Start of TASK MATERIAL
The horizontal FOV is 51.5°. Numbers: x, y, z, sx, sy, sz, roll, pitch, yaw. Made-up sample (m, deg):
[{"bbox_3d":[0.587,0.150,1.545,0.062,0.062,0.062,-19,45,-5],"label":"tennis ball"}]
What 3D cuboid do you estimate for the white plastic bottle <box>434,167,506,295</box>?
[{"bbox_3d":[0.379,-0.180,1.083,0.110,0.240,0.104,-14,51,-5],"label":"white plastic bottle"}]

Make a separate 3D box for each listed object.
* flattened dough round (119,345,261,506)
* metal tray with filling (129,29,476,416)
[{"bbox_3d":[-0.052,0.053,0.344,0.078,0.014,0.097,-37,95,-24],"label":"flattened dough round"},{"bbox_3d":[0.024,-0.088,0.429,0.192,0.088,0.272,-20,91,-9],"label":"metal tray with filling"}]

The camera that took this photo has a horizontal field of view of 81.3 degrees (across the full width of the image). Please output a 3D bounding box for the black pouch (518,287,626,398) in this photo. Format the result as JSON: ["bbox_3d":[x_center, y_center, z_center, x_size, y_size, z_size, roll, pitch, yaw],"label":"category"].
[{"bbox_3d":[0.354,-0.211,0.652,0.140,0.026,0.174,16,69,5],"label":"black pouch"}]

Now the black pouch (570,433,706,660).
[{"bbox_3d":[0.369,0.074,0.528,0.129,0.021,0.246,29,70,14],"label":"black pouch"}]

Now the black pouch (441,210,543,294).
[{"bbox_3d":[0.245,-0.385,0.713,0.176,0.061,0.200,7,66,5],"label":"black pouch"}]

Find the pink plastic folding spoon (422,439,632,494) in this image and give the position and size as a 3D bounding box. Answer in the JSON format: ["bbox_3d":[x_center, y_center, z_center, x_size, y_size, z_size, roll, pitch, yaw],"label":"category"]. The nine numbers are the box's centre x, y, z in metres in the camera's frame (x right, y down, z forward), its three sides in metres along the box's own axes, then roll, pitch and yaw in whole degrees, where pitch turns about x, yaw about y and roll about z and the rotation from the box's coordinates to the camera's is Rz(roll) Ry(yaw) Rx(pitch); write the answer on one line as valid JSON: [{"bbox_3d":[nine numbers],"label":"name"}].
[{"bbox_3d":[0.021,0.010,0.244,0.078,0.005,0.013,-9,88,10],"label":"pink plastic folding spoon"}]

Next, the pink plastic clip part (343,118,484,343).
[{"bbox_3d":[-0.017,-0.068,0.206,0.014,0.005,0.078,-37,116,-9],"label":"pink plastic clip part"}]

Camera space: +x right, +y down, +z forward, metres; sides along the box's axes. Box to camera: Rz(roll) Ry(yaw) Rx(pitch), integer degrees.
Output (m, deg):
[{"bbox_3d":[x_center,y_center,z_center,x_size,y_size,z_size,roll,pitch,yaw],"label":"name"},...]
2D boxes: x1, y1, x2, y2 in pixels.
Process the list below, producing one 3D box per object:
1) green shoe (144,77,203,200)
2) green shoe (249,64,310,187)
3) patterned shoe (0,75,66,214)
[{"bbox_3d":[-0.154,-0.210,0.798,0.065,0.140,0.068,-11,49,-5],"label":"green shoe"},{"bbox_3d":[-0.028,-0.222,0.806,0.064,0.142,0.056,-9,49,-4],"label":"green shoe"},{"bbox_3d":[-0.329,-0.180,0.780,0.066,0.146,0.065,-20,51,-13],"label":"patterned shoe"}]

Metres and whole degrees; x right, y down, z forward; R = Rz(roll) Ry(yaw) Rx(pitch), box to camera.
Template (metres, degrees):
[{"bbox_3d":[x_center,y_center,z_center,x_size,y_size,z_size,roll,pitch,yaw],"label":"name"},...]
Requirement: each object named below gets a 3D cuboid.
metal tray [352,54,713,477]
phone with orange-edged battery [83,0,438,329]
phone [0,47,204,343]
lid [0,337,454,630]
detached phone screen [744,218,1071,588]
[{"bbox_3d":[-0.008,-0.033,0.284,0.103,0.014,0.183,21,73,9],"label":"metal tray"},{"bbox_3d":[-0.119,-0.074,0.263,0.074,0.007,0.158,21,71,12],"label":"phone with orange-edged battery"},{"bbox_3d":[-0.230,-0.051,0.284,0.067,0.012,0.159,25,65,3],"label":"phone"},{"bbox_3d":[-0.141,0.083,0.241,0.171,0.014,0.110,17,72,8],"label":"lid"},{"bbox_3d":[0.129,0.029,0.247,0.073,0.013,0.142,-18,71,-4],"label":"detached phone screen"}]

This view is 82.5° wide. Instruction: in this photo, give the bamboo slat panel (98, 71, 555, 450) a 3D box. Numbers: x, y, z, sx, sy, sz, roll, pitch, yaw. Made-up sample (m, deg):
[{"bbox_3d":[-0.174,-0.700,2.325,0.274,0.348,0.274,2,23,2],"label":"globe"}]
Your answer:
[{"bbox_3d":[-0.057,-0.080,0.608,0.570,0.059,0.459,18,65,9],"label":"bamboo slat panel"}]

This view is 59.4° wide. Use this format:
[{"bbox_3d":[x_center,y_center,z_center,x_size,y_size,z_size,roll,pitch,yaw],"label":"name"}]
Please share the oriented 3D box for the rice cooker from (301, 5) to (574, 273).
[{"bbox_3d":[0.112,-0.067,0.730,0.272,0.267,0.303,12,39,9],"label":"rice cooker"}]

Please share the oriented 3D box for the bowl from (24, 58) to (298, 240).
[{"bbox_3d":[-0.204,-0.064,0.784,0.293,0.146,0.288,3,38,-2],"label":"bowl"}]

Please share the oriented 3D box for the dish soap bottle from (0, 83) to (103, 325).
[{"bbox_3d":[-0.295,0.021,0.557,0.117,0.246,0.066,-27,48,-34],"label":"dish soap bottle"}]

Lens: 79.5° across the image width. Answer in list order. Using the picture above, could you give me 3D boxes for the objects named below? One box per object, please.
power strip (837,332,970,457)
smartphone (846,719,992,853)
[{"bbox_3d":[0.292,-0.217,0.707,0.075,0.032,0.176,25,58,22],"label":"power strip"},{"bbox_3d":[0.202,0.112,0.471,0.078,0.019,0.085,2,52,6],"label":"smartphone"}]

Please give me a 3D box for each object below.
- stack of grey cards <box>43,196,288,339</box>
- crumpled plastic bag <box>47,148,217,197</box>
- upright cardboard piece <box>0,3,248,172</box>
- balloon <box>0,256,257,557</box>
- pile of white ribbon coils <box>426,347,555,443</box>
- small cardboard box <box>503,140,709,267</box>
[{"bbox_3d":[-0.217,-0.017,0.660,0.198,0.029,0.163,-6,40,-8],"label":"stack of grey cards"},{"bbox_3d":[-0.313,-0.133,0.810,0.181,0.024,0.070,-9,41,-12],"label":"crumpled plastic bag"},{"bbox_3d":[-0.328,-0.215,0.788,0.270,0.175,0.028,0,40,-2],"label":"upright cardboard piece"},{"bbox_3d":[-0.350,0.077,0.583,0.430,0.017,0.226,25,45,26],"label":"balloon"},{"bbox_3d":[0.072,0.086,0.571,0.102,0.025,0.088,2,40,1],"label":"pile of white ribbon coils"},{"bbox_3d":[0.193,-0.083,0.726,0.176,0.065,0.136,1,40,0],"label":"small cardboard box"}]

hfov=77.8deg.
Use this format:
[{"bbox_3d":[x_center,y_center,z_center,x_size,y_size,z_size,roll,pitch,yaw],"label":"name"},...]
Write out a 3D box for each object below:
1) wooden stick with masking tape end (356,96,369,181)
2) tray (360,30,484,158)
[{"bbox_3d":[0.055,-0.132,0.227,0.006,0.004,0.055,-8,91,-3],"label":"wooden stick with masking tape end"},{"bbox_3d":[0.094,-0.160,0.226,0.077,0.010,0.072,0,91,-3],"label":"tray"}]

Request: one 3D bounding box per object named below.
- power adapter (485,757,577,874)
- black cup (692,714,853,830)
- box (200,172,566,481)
End of TASK MATERIAL
**YOUR INSTRUCTIONS**
Write out every line of the data exactly, leaving nothing out.

**RESULT OF THE TASK**
The horizontal FOV is 51.5°. Numbers: x, y, z, sx, sy, sz, roll, pitch, yaw. Made-up sample (m, deg):
[{"bbox_3d":[0.587,0.150,1.545,0.062,0.062,0.062,-19,45,-5],"label":"tennis ball"}]
What 3D cuboid do you estimate for the white plastic bottle <box>434,167,506,295</box>?
[{"bbox_3d":[0.379,-0.180,1.083,0.110,0.240,0.104,-14,51,-5],"label":"white plastic bottle"}]

Make a separate 3D box for each listed object.
* flattened dough round (119,345,261,506)
* metal tray with filling (129,29,476,416)
[{"bbox_3d":[-0.052,0.053,0.344,0.078,0.014,0.097,-37,95,-24],"label":"flattened dough round"},{"bbox_3d":[0.024,-0.088,0.429,0.192,0.088,0.272,-20,91,-9],"label":"metal tray with filling"}]

The camera that took this photo has a horizontal field of view of 81.3 degrees (across the full width of the image). Please output a 3D bounding box for the black pouch (518,287,626,398) in this photo. Format the result as JSON: ["bbox_3d":[x_center, y_center, z_center, x_size, y_size, z_size, roll, pitch, yaw],"label":"category"].
[{"bbox_3d":[0.354,-0.211,0.652,0.140,0.026,0.174,16,69,5],"label":"black pouch"}]

Now the black pouch (570,433,706,660).
[{"bbox_3d":[0.369,0.074,0.528,0.129,0.021,0.246,29,70,14],"label":"black pouch"}]

Now the black pouch (441,210,543,294).
[{"bbox_3d":[0.245,-0.385,0.713,0.176,0.061,0.200,7,66,5],"label":"black pouch"}]

Find the pink plastic folding spoon (422,439,632,494) in this image and give the position and size as a 3D bounding box. Answer in the JSON format: ["bbox_3d":[x_center, y_center, z_center, x_size, y_size, z_size, roll, pitch, yaw],"label":"category"]. The nine numbers are the box's centre x, y, z in metres in the camera's frame (x right, y down, z forward), its three sides in metres along the box's own axes, then roll, pitch and yaw in whole degrees, where pitch turns about x, yaw about y and roll about z and the rotation from the box's coordinates to the camera's is Rz(roll) Ry(yaw) Rx(pitch); write the answer on one line as valid JSON: [{"bbox_3d":[nine numbers],"label":"name"}].
[{"bbox_3d":[0.021,0.010,0.244,0.078,0.005,0.013,-9,88,10],"label":"pink plastic folding spoon"}]

Next, the pink plastic clip part (343,118,484,343).
[{"bbox_3d":[-0.017,-0.068,0.206,0.014,0.005,0.078,-37,116,-9],"label":"pink plastic clip part"}]

Camera space: +x right, +y down, +z forward, metres; sides along the box's axes. Box to camera: Rz(roll) Ry(yaw) Rx(pitch), integer degrees.
Output (m, deg):
[{"bbox_3d":[x_center,y_center,z_center,x_size,y_size,z_size,roll,pitch,yaw],"label":"name"},...]
2D boxes: x1, y1, x2, y2 in pixels.
Process the list below, producing one 3D box per object:
1) green shoe (144,77,203,200)
2) green shoe (249,64,310,187)
3) patterned shoe (0,75,66,214)
[{"bbox_3d":[-0.154,-0.210,0.798,0.065,0.140,0.068,-11,49,-5],"label":"green shoe"},{"bbox_3d":[-0.028,-0.222,0.806,0.064,0.142,0.056,-9,49,-4],"label":"green shoe"},{"bbox_3d":[-0.329,-0.180,0.780,0.066,0.146,0.065,-20,51,-13],"label":"patterned shoe"}]

Metres and whole degrees; x right, y down, z forward; R = Rz(roll) Ry(yaw) Rx(pitch), box to camera.
Template (metres, degrees):
[{"bbox_3d":[x_center,y_center,z_center,x_size,y_size,z_size,roll,pitch,yaw],"label":"name"},...]
Requirement: each object named below gets a 3D cuboid.
metal tray [352,54,713,477]
phone with orange-edged battery [83,0,438,329]
phone [0,47,204,343]
lid [0,337,454,630]
detached phone screen [744,218,1071,588]
[{"bbox_3d":[-0.008,-0.033,0.284,0.103,0.014,0.183,21,73,9],"label":"metal tray"},{"bbox_3d":[-0.119,-0.074,0.263,0.074,0.007,0.158,21,71,12],"label":"phone with orange-edged battery"},{"bbox_3d":[-0.230,-0.051,0.284,0.067,0.012,0.159,25,65,3],"label":"phone"},{"bbox_3d":[-0.141,0.083,0.241,0.171,0.014,0.110,17,72,8],"label":"lid"},{"bbox_3d":[0.129,0.029,0.247,0.073,0.013,0.142,-18,71,-4],"label":"detached phone screen"}]

This view is 82.5° wide. Instruction: in this photo, give the bamboo slat panel (98, 71, 555, 450) a 3D box. Numbers: x, y, z, sx, sy, sz, roll, pitch, yaw. Made-up sample (m, deg):
[{"bbox_3d":[-0.174,-0.700,2.325,0.274,0.348,0.274,2,23,2],"label":"globe"}]
Your answer:
[{"bbox_3d":[-0.057,-0.080,0.608,0.570,0.059,0.459,18,65,9],"label":"bamboo slat panel"}]

This view is 59.4° wide. Use this format:
[{"bbox_3d":[x_center,y_center,z_center,x_size,y_size,z_size,roll,pitch,yaw],"label":"name"}]
Please share the oriented 3D box for the rice cooker from (301, 5) to (574, 273).
[{"bbox_3d":[0.112,-0.067,0.730,0.272,0.267,0.303,12,39,9],"label":"rice cooker"}]

Please share the oriented 3D box for the bowl from (24, 58) to (298, 240).
[{"bbox_3d":[-0.204,-0.064,0.784,0.293,0.146,0.288,3,38,-2],"label":"bowl"}]

Please share the oriented 3D box for the dish soap bottle from (0, 83) to (103, 325).
[{"bbox_3d":[-0.295,0.021,0.557,0.117,0.246,0.066,-27,48,-34],"label":"dish soap bottle"}]

Lens: 79.5° across the image width. Answer in list order. Using the picture above, could you give me 3D boxes for the objects named below? One box per object, please.
power strip (837,332,970,457)
smartphone (846,719,992,853)
[{"bbox_3d":[0.292,-0.217,0.707,0.075,0.032,0.176,25,58,22],"label":"power strip"},{"bbox_3d":[0.202,0.112,0.471,0.078,0.019,0.085,2,52,6],"label":"smartphone"}]

Please give me a 3D box for each object below.
- stack of grey cards <box>43,196,288,339</box>
- crumpled plastic bag <box>47,148,217,197</box>
- upright cardboard piece <box>0,3,248,172</box>
- balloon <box>0,256,257,557</box>
- pile of white ribbon coils <box>426,347,555,443</box>
- small cardboard box <box>503,140,709,267</box>
[{"bbox_3d":[-0.217,-0.017,0.660,0.198,0.029,0.163,-6,40,-8],"label":"stack of grey cards"},{"bbox_3d":[-0.313,-0.133,0.810,0.181,0.024,0.070,-9,41,-12],"label":"crumpled plastic bag"},{"bbox_3d":[-0.328,-0.215,0.788,0.270,0.175,0.028,0,40,-2],"label":"upright cardboard piece"},{"bbox_3d":[-0.350,0.077,0.583,0.430,0.017,0.226,25,45,26],"label":"balloon"},{"bbox_3d":[0.072,0.086,0.571,0.102,0.025,0.088,2,40,1],"label":"pile of white ribbon coils"},{"bbox_3d":[0.193,-0.083,0.726,0.176,0.065,0.136,1,40,0],"label":"small cardboard box"}]

hfov=77.8deg.
Use this format:
[{"bbox_3d":[x_center,y_center,z_center,x_size,y_size,z_size,roll,pitch,yaw],"label":"name"},...]
Write out a 3D box for each object below:
1) wooden stick with masking tape end (356,96,369,181)
2) tray (360,30,484,158)
[{"bbox_3d":[0.055,-0.132,0.227,0.006,0.004,0.055,-8,91,-3],"label":"wooden stick with masking tape end"},{"bbox_3d":[0.094,-0.160,0.226,0.077,0.010,0.072,0,91,-3],"label":"tray"}]

Request: one 3D bounding box per object named below.
- power adapter (485,757,577,874)
- black cup (692,714,853,830)
- box (200,172,566,481)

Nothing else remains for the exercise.